# Killing Sapling Stumps?



## Islander (Nov 9, 2011)

We're working on clearing the edges of a hay field. Have cut hundreds of small saplings, buckthorn mostly and some ash. Trying to flush cut everything so it can be hayed. After that we're weed wacking the remaining grass to a ditch at the tree line.

What's the best way to treat the stumps so they die and rot quickly? 

I've seen roundup recommended to spray on the stumps. It is that simple, or is there a better way?


----------



## Iustinian (Nov 10, 2011)

Islander said:


> We're working on clearing the edges of a hay field. Have cut hundreds of small saplings, buckthorn mostly and some ash. Trying to flush cut everything so it can be hayed. After that we're weed wacking the remaining grass to a ditch at the tree line.
> 
> What's the best way to treat the stumps so they die and rot quickly?
> 
> I've seen roundup recommended to spray on the stumps. It is that simple, or is there a better way?

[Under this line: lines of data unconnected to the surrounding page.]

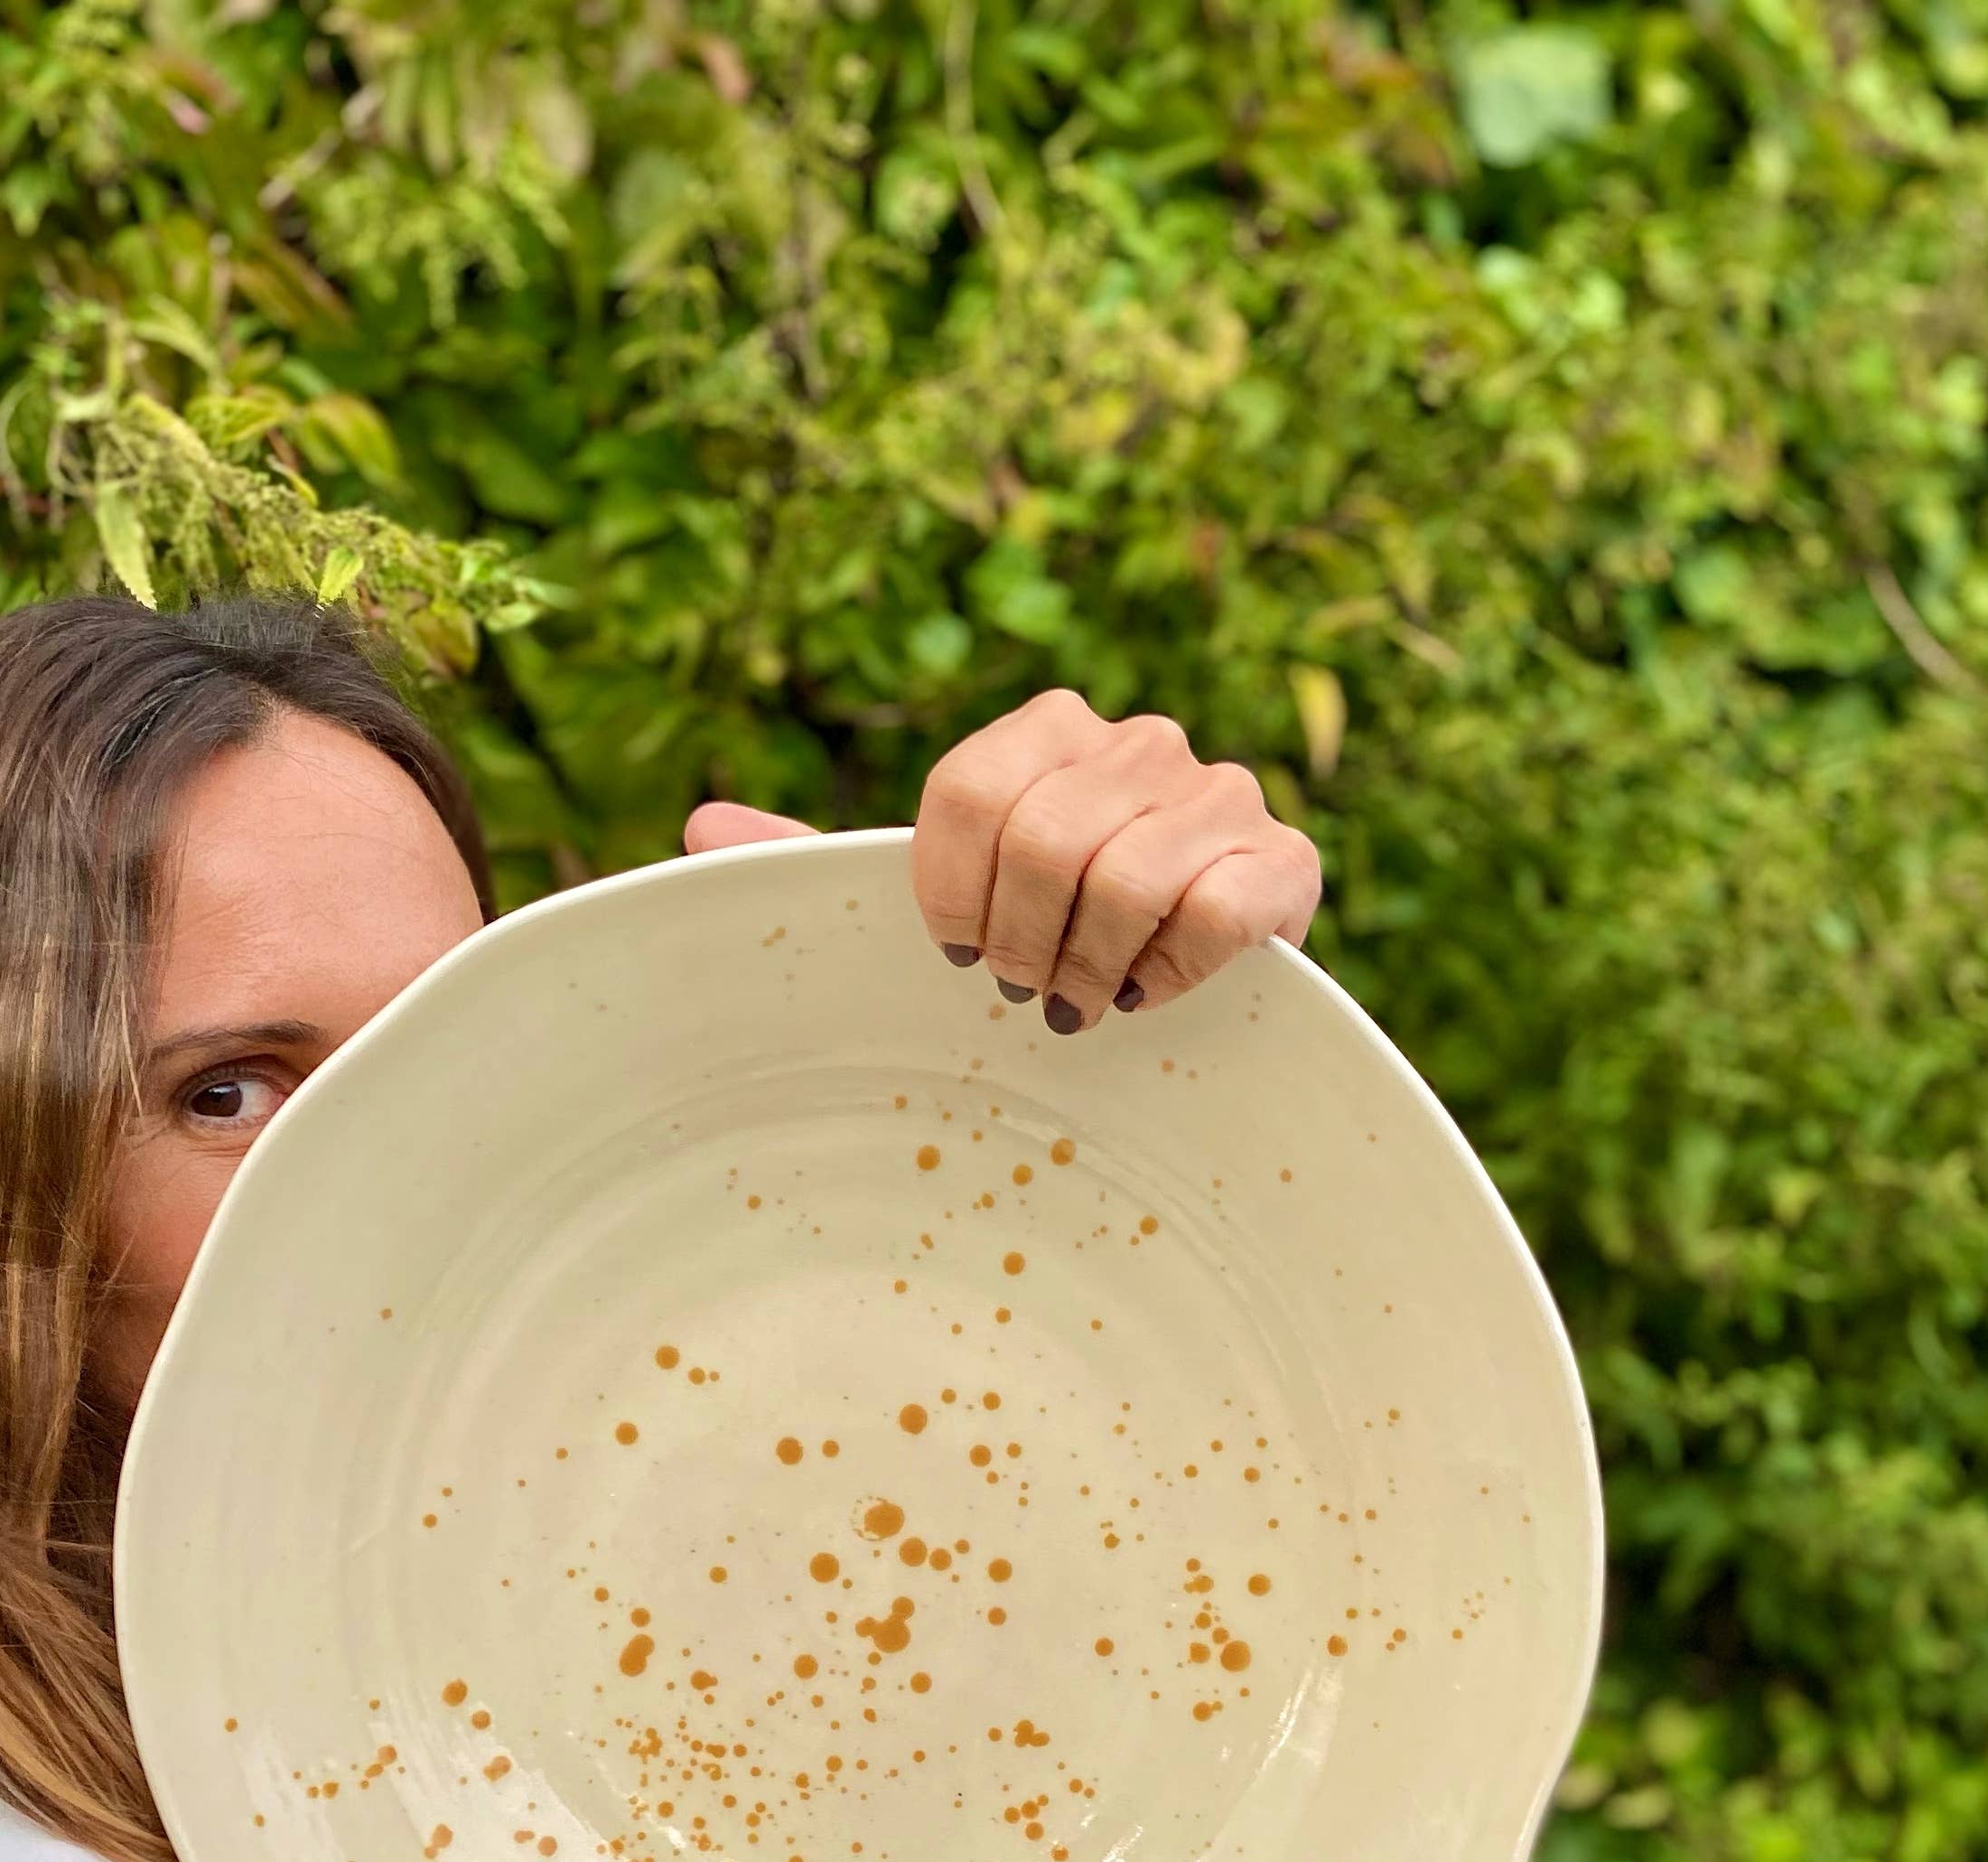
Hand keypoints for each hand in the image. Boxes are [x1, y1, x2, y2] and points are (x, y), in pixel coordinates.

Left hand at [682, 689, 1319, 1032]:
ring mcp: (1222, 794)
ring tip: (1087, 998)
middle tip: (1028, 992)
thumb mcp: (936, 907)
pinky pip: (1216, 912)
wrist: (1188, 1004)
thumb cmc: (1043, 949)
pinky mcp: (1287, 863)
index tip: (959, 955)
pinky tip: (1154, 994)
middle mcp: (1141, 741)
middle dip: (1022, 942)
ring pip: (1124, 878)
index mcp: (1049, 731)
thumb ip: (825, 867)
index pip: (970, 791)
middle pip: (1045, 836)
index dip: (949, 894)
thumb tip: (700, 831)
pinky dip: (1171, 974)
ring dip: (1089, 968)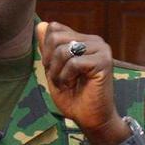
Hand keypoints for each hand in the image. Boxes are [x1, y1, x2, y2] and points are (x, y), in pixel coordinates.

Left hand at [36, 21, 127, 144]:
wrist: (90, 118)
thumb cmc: (73, 97)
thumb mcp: (53, 70)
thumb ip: (48, 49)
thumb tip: (39, 25)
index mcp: (82, 40)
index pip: (54, 28)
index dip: (46, 50)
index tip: (52, 69)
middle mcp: (94, 40)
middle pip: (56, 37)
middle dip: (50, 61)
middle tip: (59, 78)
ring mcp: (101, 49)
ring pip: (64, 49)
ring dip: (58, 71)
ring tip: (67, 83)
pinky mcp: (104, 61)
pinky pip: (74, 63)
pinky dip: (67, 77)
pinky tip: (74, 84)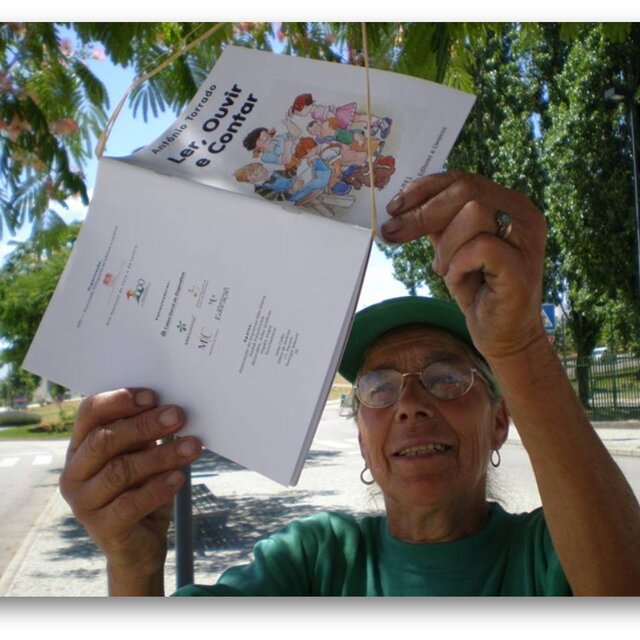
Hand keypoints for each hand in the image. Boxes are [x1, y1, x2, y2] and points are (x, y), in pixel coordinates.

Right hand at [59, 388, 201, 592]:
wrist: (139, 544)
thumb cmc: (141, 488)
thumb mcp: (142, 455)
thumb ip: (146, 434)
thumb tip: (172, 408)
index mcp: (81, 447)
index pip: (90, 413)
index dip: (119, 400)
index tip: (153, 396)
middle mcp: (75, 472)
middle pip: (105, 440)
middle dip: (145, 425)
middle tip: (179, 415)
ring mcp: (84, 502)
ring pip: (121, 471)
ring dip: (161, 455)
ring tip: (193, 446)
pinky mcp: (102, 528)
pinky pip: (130, 504)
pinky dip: (158, 488)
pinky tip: (179, 477)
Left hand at [381, 170, 547, 359]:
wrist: (503, 335)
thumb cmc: (478, 289)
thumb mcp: (451, 247)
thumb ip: (438, 223)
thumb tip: (401, 206)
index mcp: (507, 204)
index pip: (463, 179)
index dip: (425, 189)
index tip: (394, 207)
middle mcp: (522, 214)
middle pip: (466, 191)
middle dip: (422, 212)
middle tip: (394, 233)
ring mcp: (526, 239)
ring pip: (474, 213)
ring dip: (446, 244)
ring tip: (445, 268)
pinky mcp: (520, 266)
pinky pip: (480, 247)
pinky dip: (458, 264)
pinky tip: (457, 279)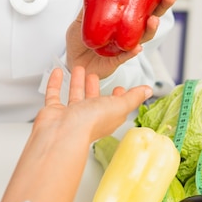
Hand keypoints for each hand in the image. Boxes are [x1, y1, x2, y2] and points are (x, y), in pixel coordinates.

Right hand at [0, 66, 150, 201]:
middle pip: (93, 100)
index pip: (115, 107)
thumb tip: (147, 91)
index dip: (118, 97)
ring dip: (77, 83)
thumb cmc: (90, 123)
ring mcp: (70, 115)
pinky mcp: (54, 112)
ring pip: (74, 96)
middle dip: (94, 87)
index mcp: (107, 117)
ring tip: (78, 69)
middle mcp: (88, 117)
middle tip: (94, 75)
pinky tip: (58, 73)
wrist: (63, 133)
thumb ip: (133, 97)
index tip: (119, 88)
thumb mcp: (119, 106)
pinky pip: (54, 95)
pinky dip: (55, 83)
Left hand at [65, 0, 176, 78]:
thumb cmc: (82, 39)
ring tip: (154, 19)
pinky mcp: (118, 60)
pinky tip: (137, 48)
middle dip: (164, 5)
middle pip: (153, 16)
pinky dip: (132, 52)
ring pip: (144, 37)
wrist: (72, 61)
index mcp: (127, 17)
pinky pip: (126, 56)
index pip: (147, 1)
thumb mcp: (84, 15)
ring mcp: (126, 45)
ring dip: (151, 28)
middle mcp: (131, 31)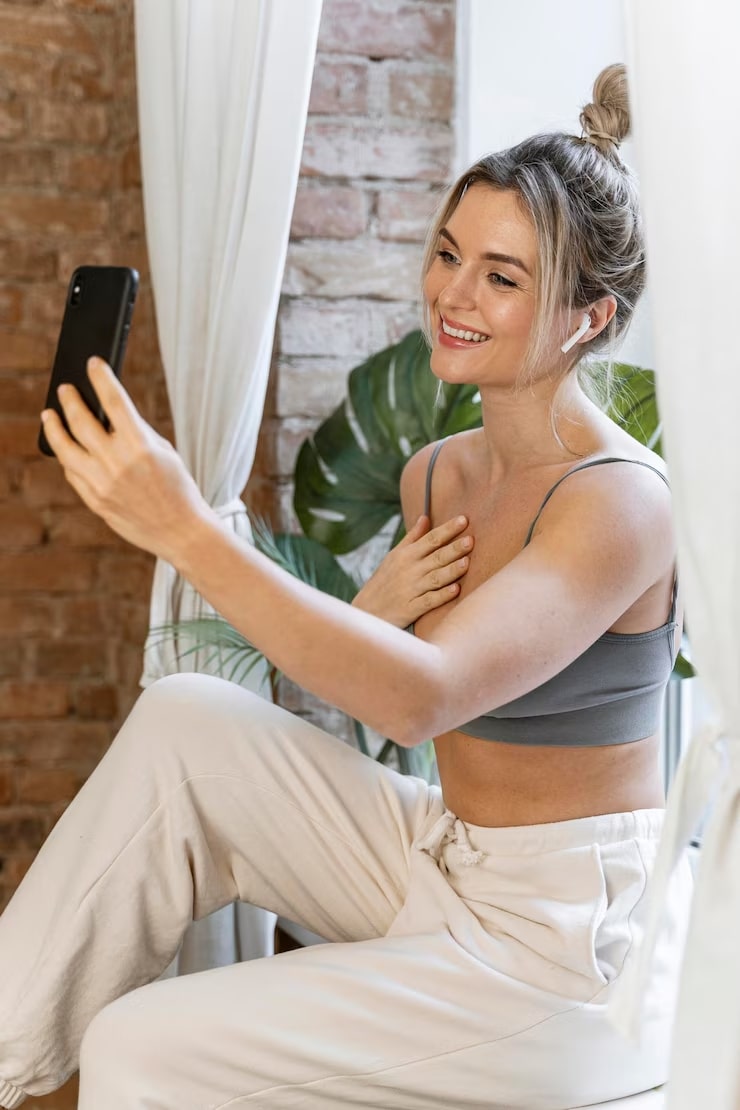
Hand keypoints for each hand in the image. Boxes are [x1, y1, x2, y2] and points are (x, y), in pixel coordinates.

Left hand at [40, 358, 212, 563]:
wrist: (180, 530)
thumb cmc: (177, 488)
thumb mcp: (163, 451)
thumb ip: (135, 431)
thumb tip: (107, 414)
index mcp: (140, 445)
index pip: (113, 400)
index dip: (101, 377)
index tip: (93, 364)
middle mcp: (117, 463)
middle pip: (81, 421)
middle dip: (70, 400)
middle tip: (64, 389)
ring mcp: (102, 483)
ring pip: (65, 448)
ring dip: (55, 427)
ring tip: (49, 415)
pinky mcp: (94, 501)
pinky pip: (72, 473)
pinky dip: (68, 457)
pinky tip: (67, 448)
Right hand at [352, 514, 473, 628]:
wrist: (367, 610)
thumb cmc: (384, 580)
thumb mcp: (394, 555)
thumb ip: (413, 537)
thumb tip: (425, 517)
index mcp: (406, 555)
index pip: (431, 539)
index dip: (447, 529)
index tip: (464, 519)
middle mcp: (410, 570)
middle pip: (436, 557)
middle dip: (453, 548)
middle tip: (470, 540)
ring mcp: (411, 590)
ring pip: (435, 578)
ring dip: (451, 570)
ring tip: (467, 562)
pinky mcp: (412, 608)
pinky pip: (429, 601)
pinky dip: (442, 595)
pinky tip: (455, 590)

If you're doing a clearing job, get a sprayer (and a chemical applicator's license lol) and spray the stumps with the recommended mixture using tordon, pathway, or garlon. They all work, but range in potency in the order I have listed.


----------



## ForTheArborist (Nov 10, 2011)

A grubber tool might work or one of the some kind of poke and pry tool like say a prod or shovel. I'd put down the poison, and get an axe. That's just me.


----------



## Bowhunter01 (Nov 10, 2011)

Crossbow herbicide is labeled for stump treatment. It helps to hit them while the cuts are fresh. Good stuff. Mix of triclopyr and 2,4-d I think. I like it, it lays the smack on heavy brush.


----------



## Islander (Nov 10, 2011)

Thanks for the advice. 

Up here in Vermont, there aren't many sources for the herbicides listed. Where do folks usually buy them?

In calling around, everyone says to just use RoundUp Super Concentrate at full strength, brushed on the stump. But I'd really like to spray, and I'm concerned that diluting it enough to be sprayed would reduce the effectiveness.


----------



## Iustinian (Nov 10, 2011)

*crazy but true*



Islander said:


> Thanks for the advice.
> 
> Up here in Vermont, there aren't many sources for the herbicides listed. Where do folks usually buy them?
> 
> In calling around, everyone says to just use RoundUp Super Concentrate at full strength, brushed on the stump. But I'd really like to spray, and I'm concerned that diluting it enough to be sprayed would reduce the effectiveness.



you can actually order Tordon STU stump killer off of Amazon -- shouldnt be, but it is true -- $13/quart. I'm seriously shakin my head over that though. lol


----------



## fdoberman (Nov 10, 2011)

Calcium Chloride is about as cheap and easy as you'll find.

Add cider vinegar if you want a paste you can paint on.

Put it in a plastic dishsoap bottle and give each stump a squirt.


----------



## David (saltas) (Nov 11, 2011)

two methods

Cut stump method

cut it and apply the poison to the stump with in ten seconds so it will get drawn into the stump, the stump will secrete and no poison will be absorbed after the ten seconds.

Basil bark spray

Mix poison and diesel and spray the bark of the tree 12inches high all the way around the tree.


Basil barking is easier to do properly so it has the better success rate.


----------